*Task goal:* When you find the word "pixels" in a line of the entries, please copy the whole line.

*Data supplied:*
※

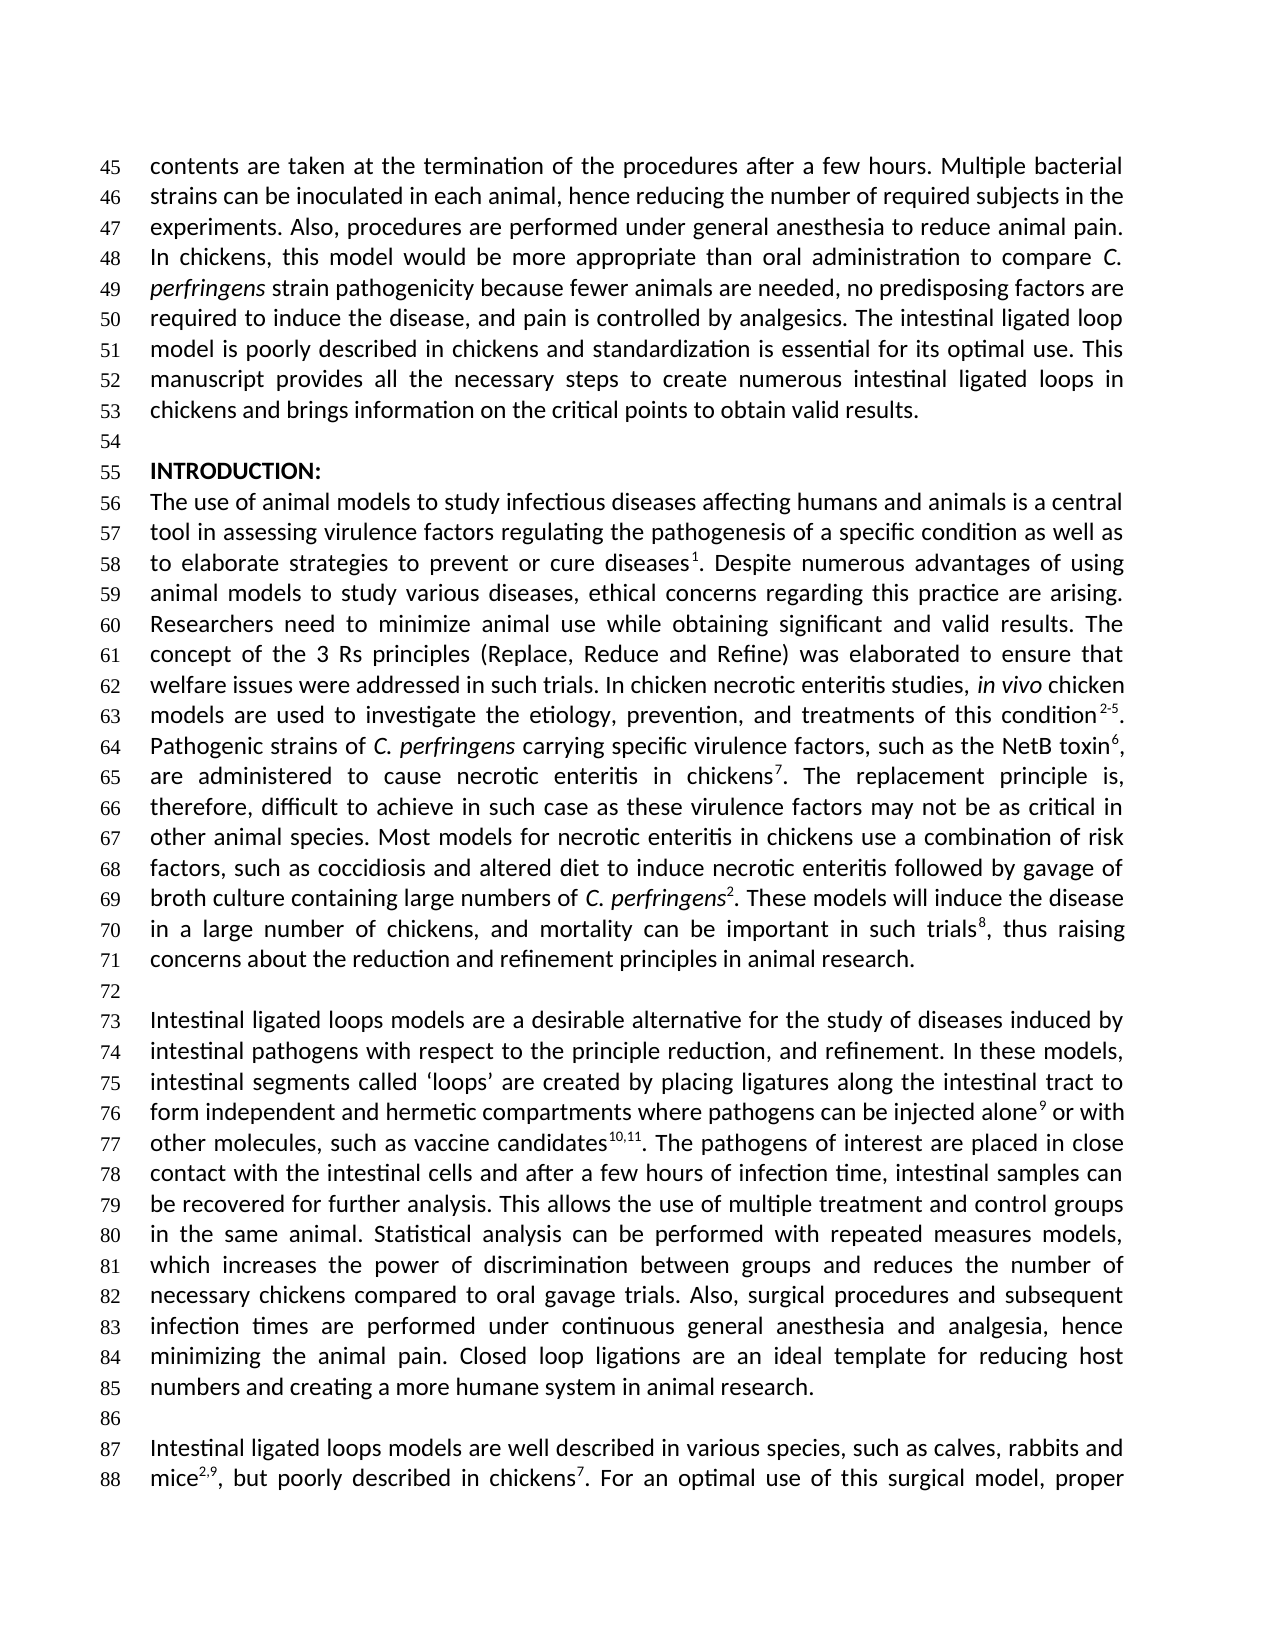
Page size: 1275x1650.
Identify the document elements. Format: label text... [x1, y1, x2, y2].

※

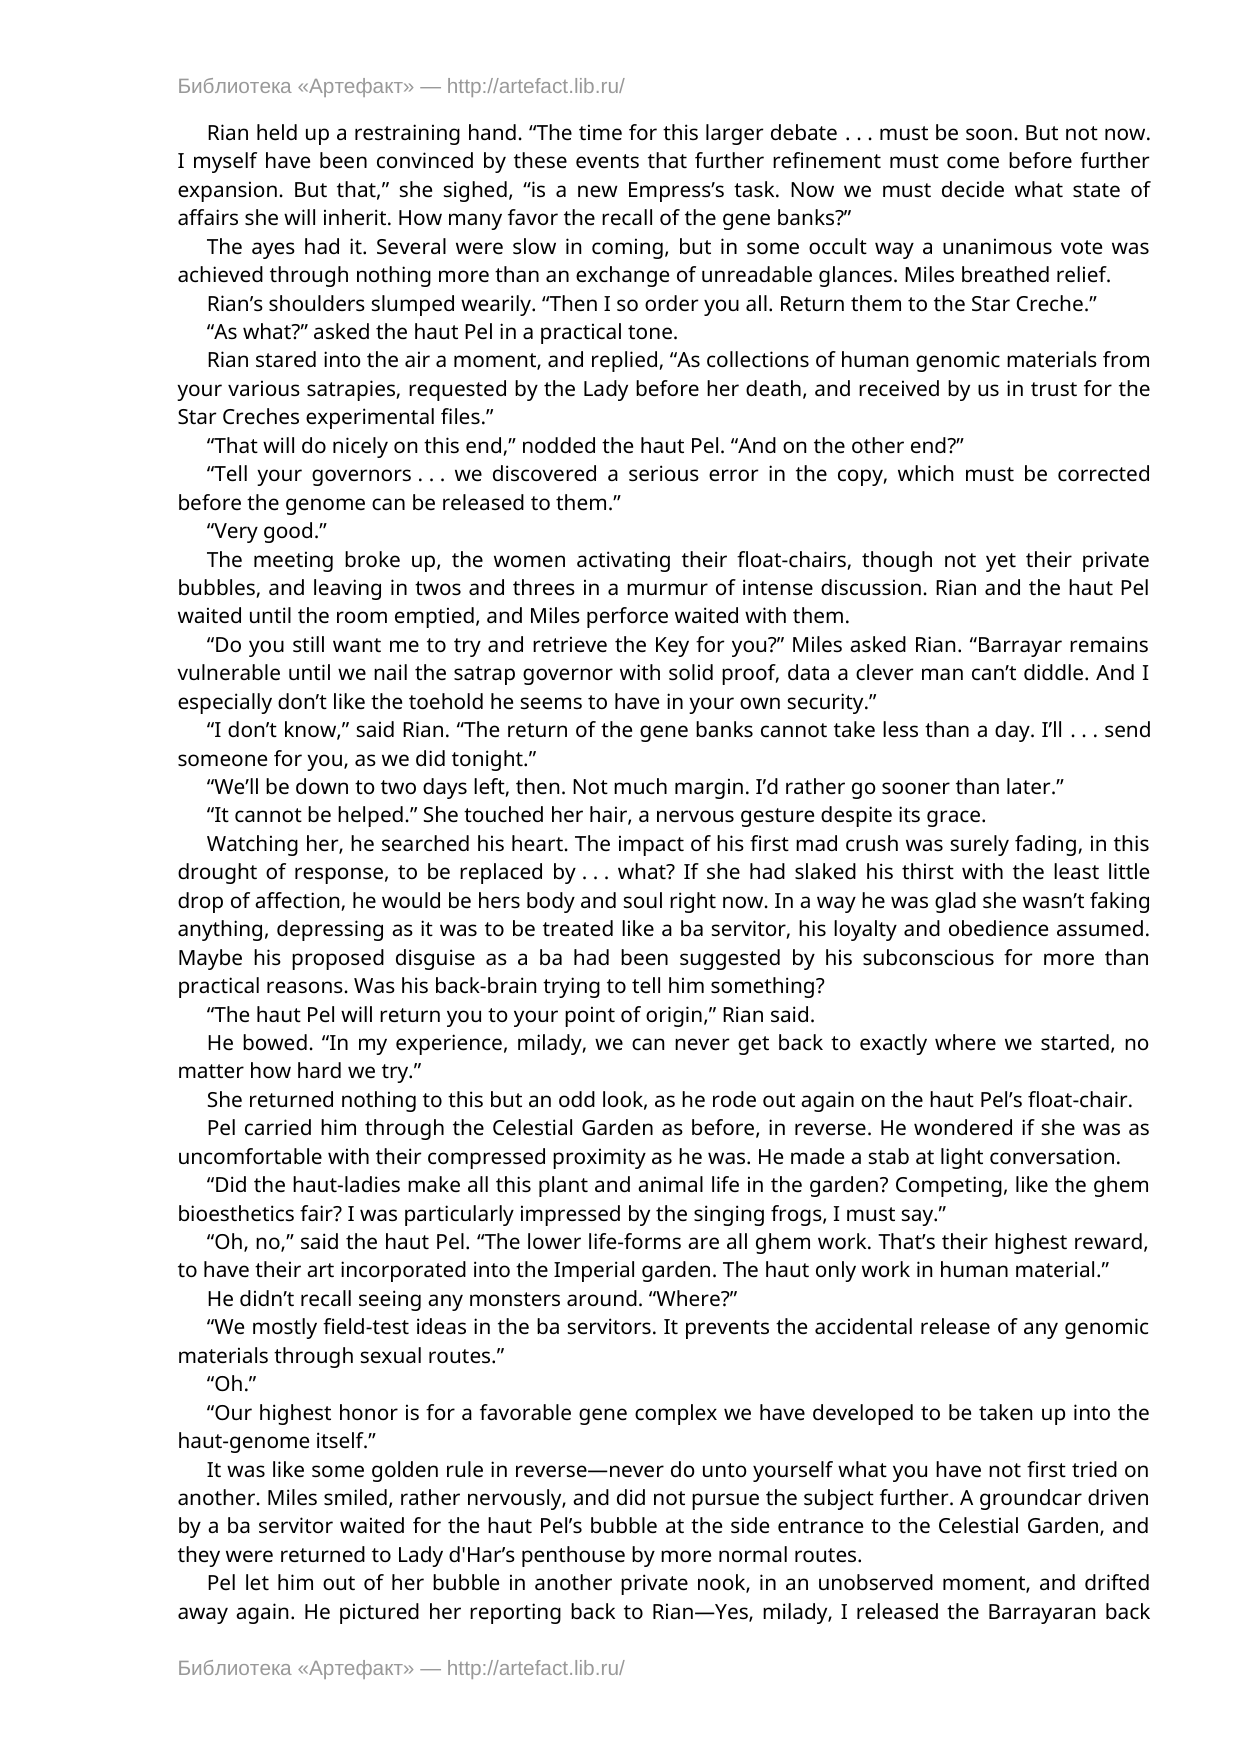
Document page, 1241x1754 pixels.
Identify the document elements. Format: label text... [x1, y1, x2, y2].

※

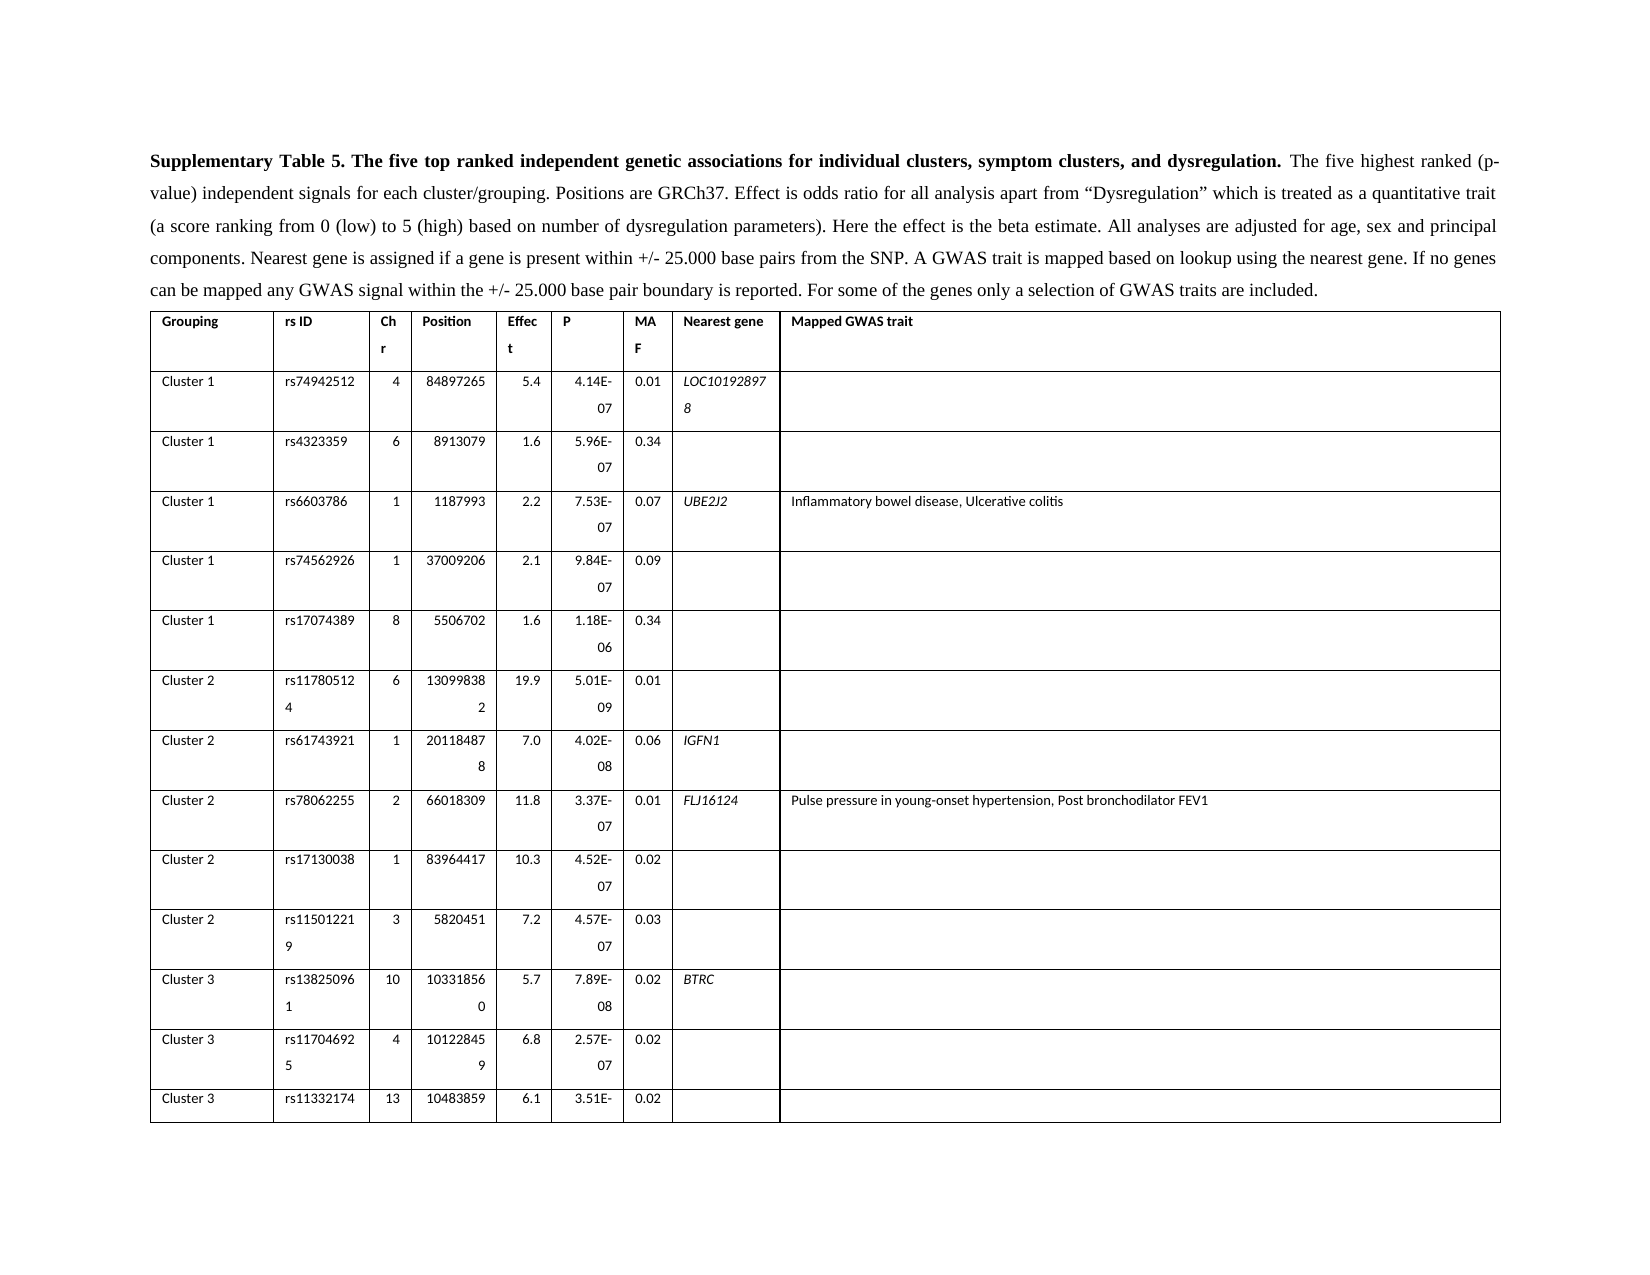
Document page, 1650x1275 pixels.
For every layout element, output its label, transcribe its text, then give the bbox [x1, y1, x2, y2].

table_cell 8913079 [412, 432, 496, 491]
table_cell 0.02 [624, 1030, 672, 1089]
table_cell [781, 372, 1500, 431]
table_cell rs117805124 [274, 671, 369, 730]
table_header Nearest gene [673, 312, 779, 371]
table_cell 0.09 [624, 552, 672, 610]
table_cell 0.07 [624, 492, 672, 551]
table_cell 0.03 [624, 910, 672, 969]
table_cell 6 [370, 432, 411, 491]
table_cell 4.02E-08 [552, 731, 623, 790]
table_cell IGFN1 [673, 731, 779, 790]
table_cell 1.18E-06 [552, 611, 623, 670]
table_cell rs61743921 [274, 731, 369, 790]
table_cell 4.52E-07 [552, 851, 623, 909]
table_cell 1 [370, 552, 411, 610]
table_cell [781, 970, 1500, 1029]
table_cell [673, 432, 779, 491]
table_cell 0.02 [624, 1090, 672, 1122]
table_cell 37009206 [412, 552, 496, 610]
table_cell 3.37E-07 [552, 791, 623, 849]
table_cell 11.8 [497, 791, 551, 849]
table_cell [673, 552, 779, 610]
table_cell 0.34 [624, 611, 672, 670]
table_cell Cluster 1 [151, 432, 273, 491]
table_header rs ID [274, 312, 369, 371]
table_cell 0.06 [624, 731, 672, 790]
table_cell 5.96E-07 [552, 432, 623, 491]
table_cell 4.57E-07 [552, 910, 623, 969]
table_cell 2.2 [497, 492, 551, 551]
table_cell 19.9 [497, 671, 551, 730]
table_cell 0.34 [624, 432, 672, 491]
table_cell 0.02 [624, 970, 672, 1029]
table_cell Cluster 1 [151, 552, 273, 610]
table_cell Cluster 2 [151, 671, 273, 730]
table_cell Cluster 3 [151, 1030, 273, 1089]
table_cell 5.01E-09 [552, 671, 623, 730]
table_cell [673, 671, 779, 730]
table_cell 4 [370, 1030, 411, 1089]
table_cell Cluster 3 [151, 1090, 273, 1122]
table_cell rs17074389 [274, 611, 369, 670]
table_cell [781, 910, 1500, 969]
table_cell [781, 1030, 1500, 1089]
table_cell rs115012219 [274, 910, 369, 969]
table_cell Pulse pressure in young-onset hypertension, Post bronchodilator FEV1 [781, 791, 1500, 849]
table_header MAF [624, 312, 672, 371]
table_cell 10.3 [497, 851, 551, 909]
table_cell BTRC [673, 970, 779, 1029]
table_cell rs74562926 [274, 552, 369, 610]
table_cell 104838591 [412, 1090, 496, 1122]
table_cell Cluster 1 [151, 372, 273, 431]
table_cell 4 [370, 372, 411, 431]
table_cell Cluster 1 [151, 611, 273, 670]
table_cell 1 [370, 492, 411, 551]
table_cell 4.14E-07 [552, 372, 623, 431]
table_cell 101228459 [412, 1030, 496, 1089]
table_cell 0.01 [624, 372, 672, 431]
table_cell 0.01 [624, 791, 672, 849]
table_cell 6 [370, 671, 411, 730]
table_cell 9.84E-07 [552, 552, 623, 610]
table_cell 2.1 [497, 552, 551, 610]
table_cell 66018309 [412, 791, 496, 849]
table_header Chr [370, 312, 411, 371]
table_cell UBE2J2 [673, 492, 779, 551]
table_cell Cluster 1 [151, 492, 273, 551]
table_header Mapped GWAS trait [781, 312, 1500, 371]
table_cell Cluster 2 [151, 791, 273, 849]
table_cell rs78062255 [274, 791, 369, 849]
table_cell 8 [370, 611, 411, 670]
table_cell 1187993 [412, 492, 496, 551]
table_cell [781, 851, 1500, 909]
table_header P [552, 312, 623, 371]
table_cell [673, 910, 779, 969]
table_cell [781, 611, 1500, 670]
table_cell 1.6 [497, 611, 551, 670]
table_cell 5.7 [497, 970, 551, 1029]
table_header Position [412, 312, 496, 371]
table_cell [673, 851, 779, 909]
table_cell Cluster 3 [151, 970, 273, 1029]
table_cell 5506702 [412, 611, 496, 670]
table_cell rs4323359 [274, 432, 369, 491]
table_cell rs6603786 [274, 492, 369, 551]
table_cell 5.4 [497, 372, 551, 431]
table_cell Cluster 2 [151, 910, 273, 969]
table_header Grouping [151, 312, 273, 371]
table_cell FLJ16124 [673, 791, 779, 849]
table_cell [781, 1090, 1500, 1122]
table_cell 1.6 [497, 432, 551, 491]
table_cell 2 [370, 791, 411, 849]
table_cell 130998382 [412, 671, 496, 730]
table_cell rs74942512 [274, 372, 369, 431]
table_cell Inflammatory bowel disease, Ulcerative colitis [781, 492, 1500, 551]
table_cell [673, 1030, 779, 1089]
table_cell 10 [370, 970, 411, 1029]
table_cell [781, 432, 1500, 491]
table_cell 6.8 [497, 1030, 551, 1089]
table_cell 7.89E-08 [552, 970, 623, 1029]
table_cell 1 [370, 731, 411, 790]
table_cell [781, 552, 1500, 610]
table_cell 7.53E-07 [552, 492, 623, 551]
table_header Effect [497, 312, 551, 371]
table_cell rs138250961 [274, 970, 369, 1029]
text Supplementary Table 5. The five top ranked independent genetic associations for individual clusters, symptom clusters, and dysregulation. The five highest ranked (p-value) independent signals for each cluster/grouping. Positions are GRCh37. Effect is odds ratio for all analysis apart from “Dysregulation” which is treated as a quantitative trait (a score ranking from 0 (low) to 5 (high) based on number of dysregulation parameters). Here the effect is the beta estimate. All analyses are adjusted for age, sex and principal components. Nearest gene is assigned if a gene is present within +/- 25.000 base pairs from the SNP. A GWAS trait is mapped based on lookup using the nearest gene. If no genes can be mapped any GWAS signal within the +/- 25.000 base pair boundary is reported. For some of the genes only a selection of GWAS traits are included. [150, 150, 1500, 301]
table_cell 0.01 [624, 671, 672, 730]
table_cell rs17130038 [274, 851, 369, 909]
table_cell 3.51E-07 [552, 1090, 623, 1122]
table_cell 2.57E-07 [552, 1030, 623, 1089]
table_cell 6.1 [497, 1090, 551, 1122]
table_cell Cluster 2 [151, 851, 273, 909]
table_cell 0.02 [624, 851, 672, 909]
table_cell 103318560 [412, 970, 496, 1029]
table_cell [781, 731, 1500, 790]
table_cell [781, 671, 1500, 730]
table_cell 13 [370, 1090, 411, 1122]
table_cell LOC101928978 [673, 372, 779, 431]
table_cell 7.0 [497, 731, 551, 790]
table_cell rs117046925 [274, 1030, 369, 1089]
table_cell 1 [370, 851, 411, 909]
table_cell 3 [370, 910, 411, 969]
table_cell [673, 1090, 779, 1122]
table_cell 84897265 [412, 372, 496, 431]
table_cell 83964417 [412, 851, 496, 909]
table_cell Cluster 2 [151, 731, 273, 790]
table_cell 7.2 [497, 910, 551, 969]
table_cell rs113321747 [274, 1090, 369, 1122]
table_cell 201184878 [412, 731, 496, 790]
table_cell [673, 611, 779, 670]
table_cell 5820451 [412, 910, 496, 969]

※

*Problem solution:*
Document page, 1241x1754 pixels.
Document page, 1650x1275 pixels.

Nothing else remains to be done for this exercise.